Прижав девушку своим телом к стене, и полностью её обездвижив, он набрал на коннекторе канал связи с медблоком.

— Маттео!

— Да, повелитель.

— Брыкается, напиток нужен.

— Уже иду!

— Сейчас, Малыш, все будет хорошо, — глядя на нее потемневшими от страсти глазами, прошептал он, продолжая нежно ласкать ее своими губами и прижимая руками её бедра к себе. Но его возбуждённая плоть напугала её ещё больше. Паола разрыдалась от беспомощности и попыталась оттолкнуть конунга. В таком состоянии ее и застал высокий кареглазый брюнет, вошедший по разрешению Герхарда. Он расположил на столике инъекционный пистолет, вставил ампулу и выстрелил в предплечье девчонки, введя успокаивающее.

Затем достал какие-то снадобья, быстро сделал кашицу, добавив в нее вина, и попросил Герхарда разжать ей зубы. Тот, видимо имевший большой опыт в подобном деле, заключил её в крепкий захват, и как глупому кутёнку надавил в определенных местах на скулы, заставив приоткрыть рот. После чего Маттео, силой вливая приготовленное пойло, заставил её выпить все до конца.

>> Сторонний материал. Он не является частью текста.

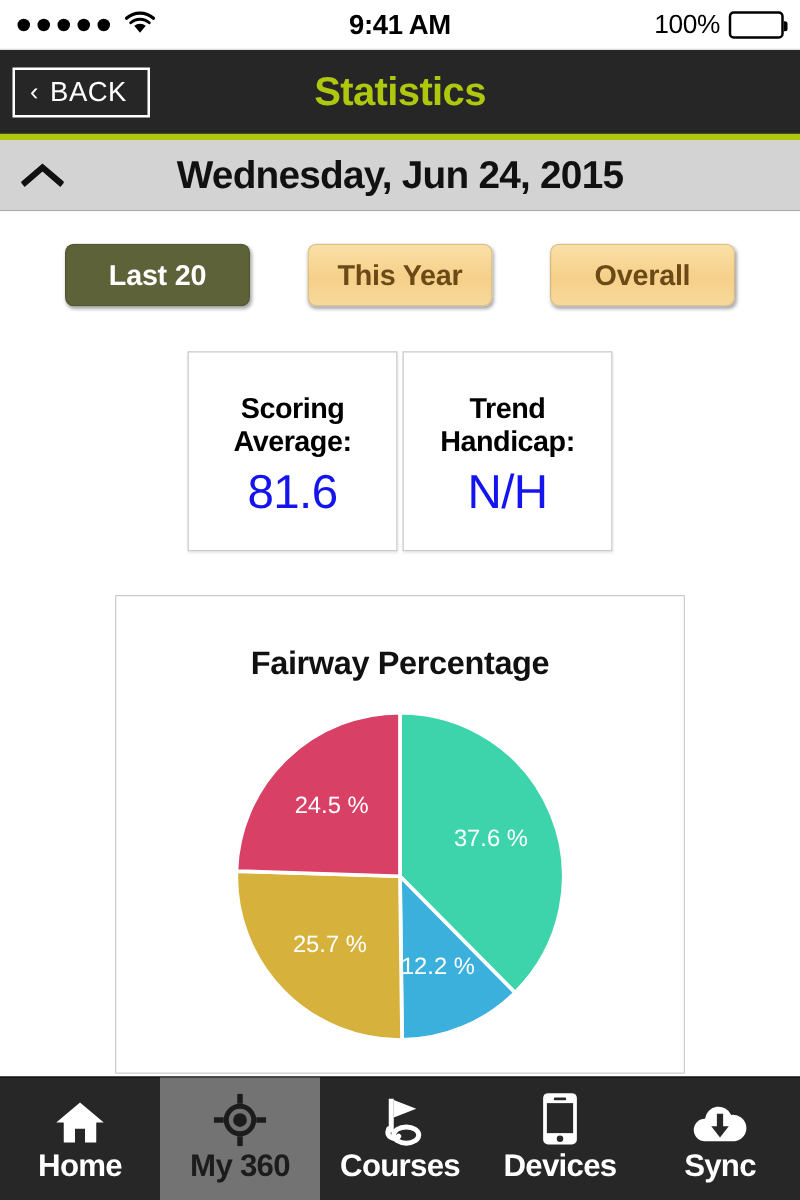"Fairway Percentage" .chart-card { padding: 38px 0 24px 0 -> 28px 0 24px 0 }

— Теперь бы ее надо согреть, чтобы быстрее подействовало, — предложил врач повелителю. Тот кивнул, вернулся в кресло перед камином и усадил Паолу к себе на колени.

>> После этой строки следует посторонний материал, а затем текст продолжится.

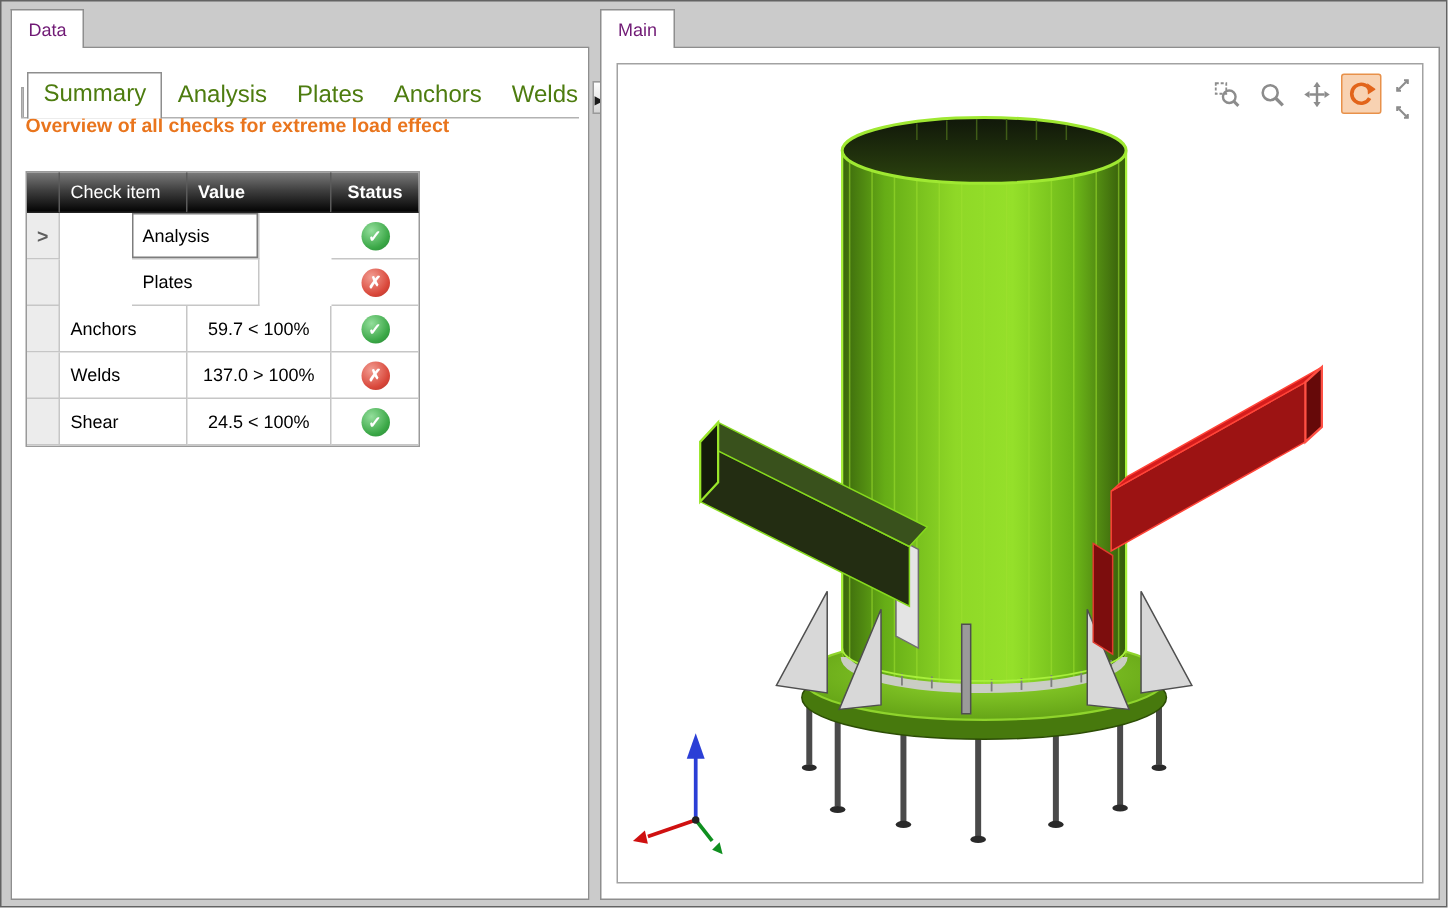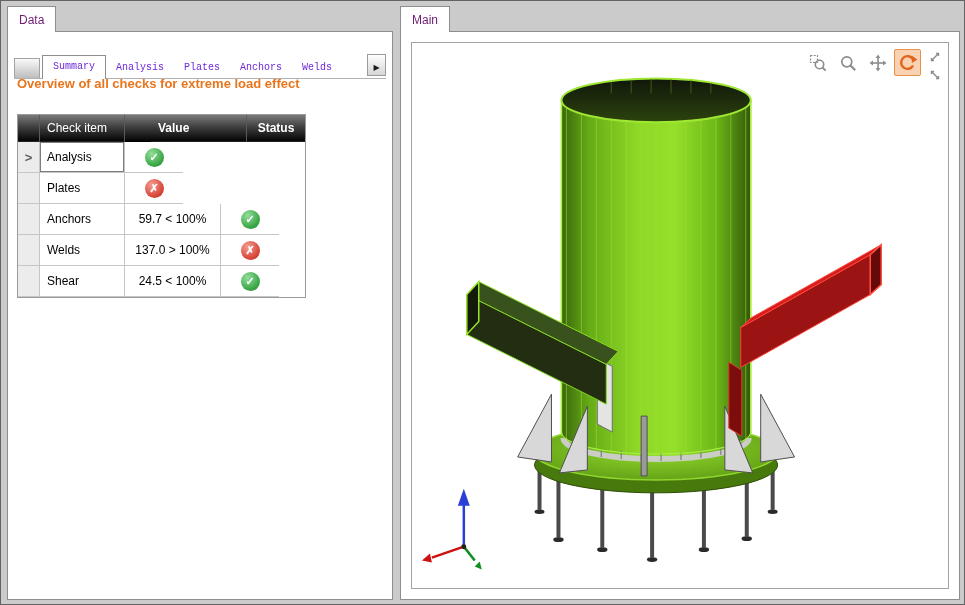"Summary" .inner-tab { color: #6d28d9 -> #4d7c0f; font-family: Liberation Mono, monospace -> none; font-size: 10px -> 16px }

— Ухожу, повелитель, — еле выдавил из себя Маттео, и быстро оставил их вдвоем. И никто в целом мире не догадался, какая буря пронеслась в душе медика.

Выйдя за дверь, он прижался к стене, постоял немного, закрыв глаза и приходя в себя, подумав: «Какие у неё прекрасные глаза. Просто изумрудная бездна. А как сложена…» — Но, понимая, что ничем не может помочь ей, привычно скрутил пытающееся вырваться чувство жалости, прошёл к себе в медблок, где очередной пациент помог справиться с чувствами до конца.

***

Успокаивающее начало действовать. Девчонка обмякла, почувствовала тепло от камина. Её ярость потухла. Слёзы высохли. Голова Паолы немного зашумела и она почувствовала головокружение. Чувства исчезли, уступив место расслабленности и покою. Лицо приобрело умиротворённое выражение, и она вдруг ощутила насколько горячо тело конунга и то, как ей нравится жаться к нему.

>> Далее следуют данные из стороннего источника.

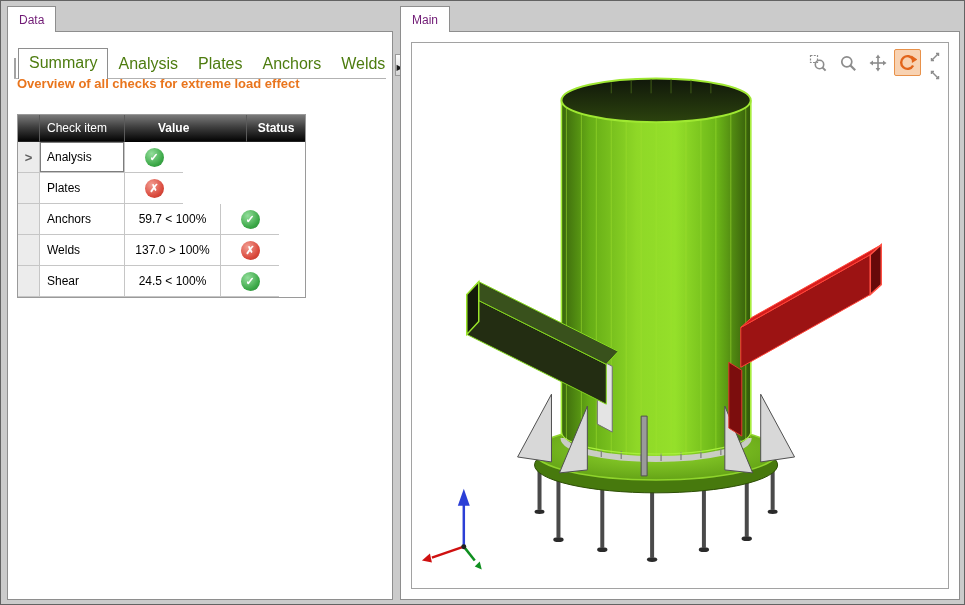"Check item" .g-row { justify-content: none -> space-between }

Она даже не поняла, как это произошло, но её губы сами приникли к его губам. Девичья застенчивость исчезла, уступив место жару, разлившемуся по каждой её жилке и разогревающему внутри неё то, что называется — желанием, и она обняла мужчину. Тепло от Герхарда вызывало волну истомы, разлившейся по всему телу, поцелуи будили чувственность, усиливая женские желания до темноты в глазах и стука в висках, дыхание стало прерывистым. И она сдалась.